==== GIVEN INFORMATION

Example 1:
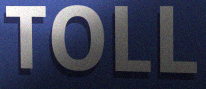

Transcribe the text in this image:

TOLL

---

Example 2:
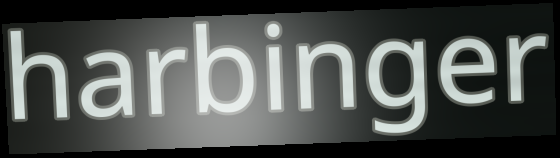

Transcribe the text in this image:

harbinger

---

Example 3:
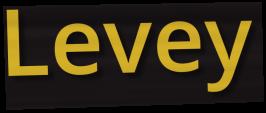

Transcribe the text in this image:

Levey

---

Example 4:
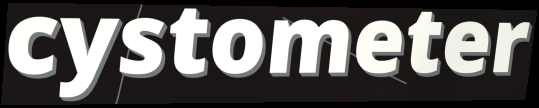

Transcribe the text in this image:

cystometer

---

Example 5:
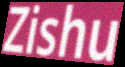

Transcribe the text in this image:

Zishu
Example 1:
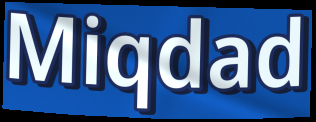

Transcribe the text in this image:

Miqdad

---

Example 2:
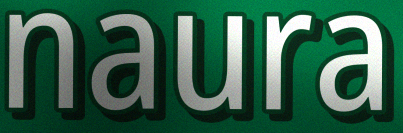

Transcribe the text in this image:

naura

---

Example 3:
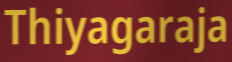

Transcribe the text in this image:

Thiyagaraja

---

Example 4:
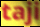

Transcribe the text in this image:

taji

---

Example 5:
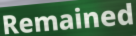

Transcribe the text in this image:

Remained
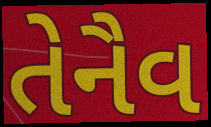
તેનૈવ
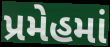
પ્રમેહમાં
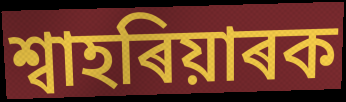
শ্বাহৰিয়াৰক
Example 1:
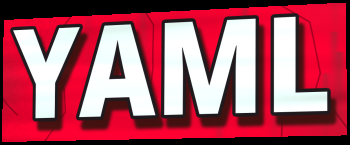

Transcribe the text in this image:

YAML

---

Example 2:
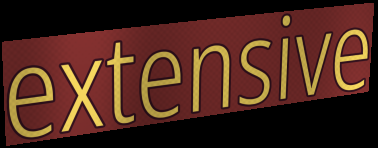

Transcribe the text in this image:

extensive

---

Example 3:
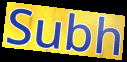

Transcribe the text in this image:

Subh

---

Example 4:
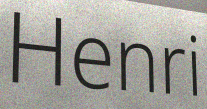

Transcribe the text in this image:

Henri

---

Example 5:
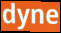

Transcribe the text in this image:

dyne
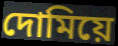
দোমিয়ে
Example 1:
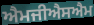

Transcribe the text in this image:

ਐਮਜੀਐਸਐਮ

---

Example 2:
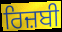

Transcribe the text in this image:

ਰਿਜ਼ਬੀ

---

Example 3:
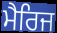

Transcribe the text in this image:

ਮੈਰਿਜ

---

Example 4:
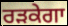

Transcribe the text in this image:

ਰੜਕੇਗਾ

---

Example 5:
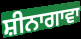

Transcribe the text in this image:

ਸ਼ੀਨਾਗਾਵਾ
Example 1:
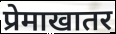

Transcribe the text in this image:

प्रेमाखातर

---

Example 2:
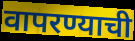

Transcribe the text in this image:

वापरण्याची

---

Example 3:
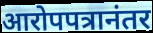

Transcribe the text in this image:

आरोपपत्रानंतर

========

## WORK INSTRUCTION
With the images omitted, repeat all the data word for word.

## ANSWER SPACE
Example 1:

Transcribe the text in this image:

TOLL

---

Example 2:

Transcribe the text in this image:

harbinger

---

Example 3:

Transcribe the text in this image:

Levey

---

Example 4:

Transcribe the text in this image:

cystometer

---

Example 5:

Transcribe the text in this image:

Zishu
Example 1:

Transcribe the text in this image:

Miqdad

---

Example 2:

Transcribe the text in this image:

naura

---

Example 3:

Transcribe the text in this image:

Thiyagaraja

---

Example 4:

Transcribe the text in this image:

taji

---

Example 5:

Transcribe the text in this image:

Remained
તેનૈવ
પ્રમેહમાં
শ্বাহৰিয়াৰক
Example 1:

Transcribe the text in this image:

YAML

---

Example 2:

Transcribe the text in this image:

extensive

---

Example 3:

Transcribe the text in this image:

Subh

---

Example 4:

Transcribe the text in this image:

Henri

---

Example 5:

Transcribe the text in this image:

dyne
দোমিয়ে
Example 1:

Transcribe the text in this image:

ਐਮਜੀਐਸਐਮ

---

Example 2:

Transcribe the text in this image:

ਰਿਜ਼ਬੀ

---

Example 3:

Transcribe the text in this image:

ਮੈਰਿਜ

---

Example 4:

Transcribe the text in this image:

ਰੜਕੇਗਾ

---

Example 5:

Transcribe the text in this image:

ਸ਼ੀਨਾਗਾਵਾ
Example 1:

Transcribe the text in this image:

प्रेमाखातर

---

Example 2:

Transcribe the text in this image:

वापरण्याची

---

Example 3:

Transcribe the text in this image:

आरोपपत्रानंतर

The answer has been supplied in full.